Figure 5.11. Mean concentration of anthropogenic carbon as of 1994 in μmol kg–1 from Sabine et al. (2004b) averaged over (a) the Pacific and Indian Oceans and (b) the Atlantic Ocean. The calculation of anthropogenic carbon is described in the caption of Figure 5.10 and in the text (Section 5.4).

The fraction of the net CO2 emissions taken up by the ocean (the uptake fraction) was possibly lower during 1980 to 2005 (37% ± 7%) compared to 1750 to 1994 (42% ± 7%); however the uncertainty in the estimates is larger than the difference between the estimates (Table 5.1). The net CO2 emissions include all emissions that have an influence on the atmospheric CO2 concentration (i.e., emissions from fossil fuel burning, cement production, land use change and the terrestrial biosphere response). It is equivalent to the sum of the atmospheric and oceanic CO2 increase. Because the atmospheric CO2 is well constrained by observations, the uncertainty in the net CO2 emissions is nearly equal to the uncertainty in the oceanic CO2 increase. The decrease in oceanic uptake fraction would be consistent with the understanding that the ocean CO2 sink is limited by the transport rate of anthropogenic carbon from the surface to the deep ocean, and also with the nonlinearity in carbon chemistry that reduces the CO2 uptake capacity of water as its CO2 concentration increases (Sarmiento et al., 1995).

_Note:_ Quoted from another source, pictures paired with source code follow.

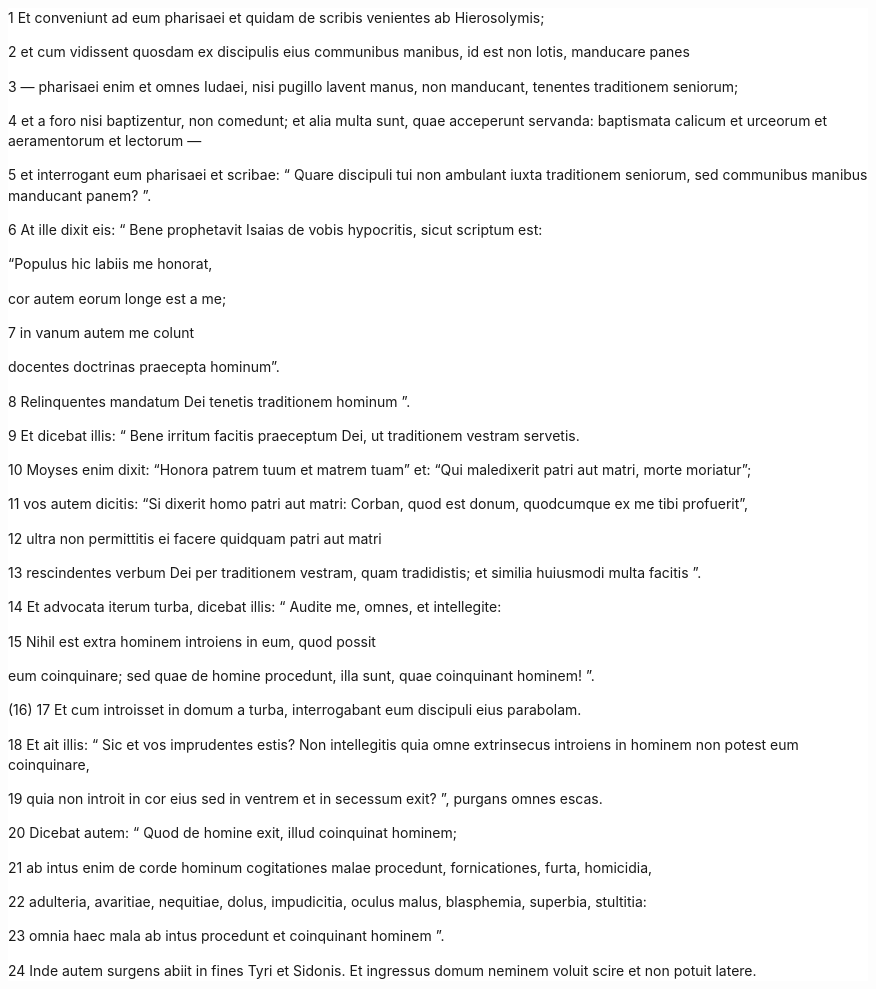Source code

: 1 Et conveniunt ad eum pharisaei et quidam de scribis venientes ab Hierosolymis;

2 et cum vidissent quosdam ex discipulis eius communibus manibus, id est non lotis, manducare panes

3 — pharisaei enim et omnes Iudaei, nisi pugillo lavent manus, non manducant, tenentes traditionem seniorum;

4 et a foro nisi baptizentur, non comedunt; et alia multa sunt, quae acceperunt servanda: baptismata calicum et urceorum et aeramentorum et lectorum —

5 et interrogant eum pharisaei et scribae: “ Quare discipuli tui non ambulant iuxta traditionem seniorum, sed communibus manibus manducant panem? ”.

6 At ille dixit eis: “ Bene prophetavit Isaias de vobis hypocritis, sicut scriptum est:

“Populus hic labiis me honorat,

cor autem eorum longe est a me;

7 in vanum autem me colunt

docentes doctrinas praecepta hominum”.

8 Relinquentes mandatum Dei tenetis traditionem hominum ”.

9 Et dicebat illis: “ Bene irritum facitis praeceptum Dei, ut traditionem vestram servetis.

10 Moyses enim dixit: “Honora patrem tuum et matrem tuam” et: “Qui maledixerit patri aut matri, morte moriatur”;

11 vos autem dicitis: “Si dixerit homo patri aut matri: Corban, quod est donum, quodcumque ex me tibi profuerit”,

12 ultra non permittitis ei facere quidquam patri aut matri

13 rescindentes verbum Dei per traditionem vestram, quam tradidistis; et similia huiusmodi multa facitis ”.

14 Et advocata iterum turba, dicebat illis: “ Audite me, omnes, et intellegite:

15 Nihil est extra hominem introiens in eum, quod possit

eum coinquinare; sed quae de homine procedunt, illa sunt, quae coinquinant hominem! ”.

(16) 17 Et cum introisset in domum a turba, interrogabant eum discipuli eius parabolam.

18 Et ait illis: “ Sic et vos imprudentes estis? Non intellegitis quia omne extrinsecus introiens in hominem non potest eum coinquinare,

19 quia non introit in cor eius sed in ventrem et in secessum exit? ”, purgans omnes escas.

20 Dicebat autem: “ Quod de homine exit, illud coinquinat hominem;

21 ab intus enim de corde hominum cogitationes malae procedunt, fornicationes, furta, homicidia,

22 adulteria, avaritiae, nequitiae, dolus, impudicitia, oculus malus, blasphemia, superbia, stultitia:

23 omnia haec mala ab intus procedunt et coinquinant hominem ”.

24 Inde autem surgens abiit in fines Tyri et Sidonis. Et ingressus domum neminem voluit scire et non potuit latere.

Table 5.1. Fraction of CO2 emissions taken up by the ocean for different time periods.

Time Period  Oceanic Increase (GtC)  Net CO2 Emissionsa (GtC)  Uptake Fraction (%)  Reference 
1750–1994  118 ± 19  283 ± 19  42 ± 7  Sabine et al., 2004b 
1980–2005b  53 ± 9  143 ± 10  37 ± 7  Chapter 7c  


a Sum of emissions from fossil fuel burning, cement production, land use change and the terrestrial biosphere response.

b The longest possible time period was used for the recent decades to minimise the effect of the variability in atmospheric CO2.

c Sum of the estimates for the 1980s, 1990s and 2000 to 2005 from Table 7.1.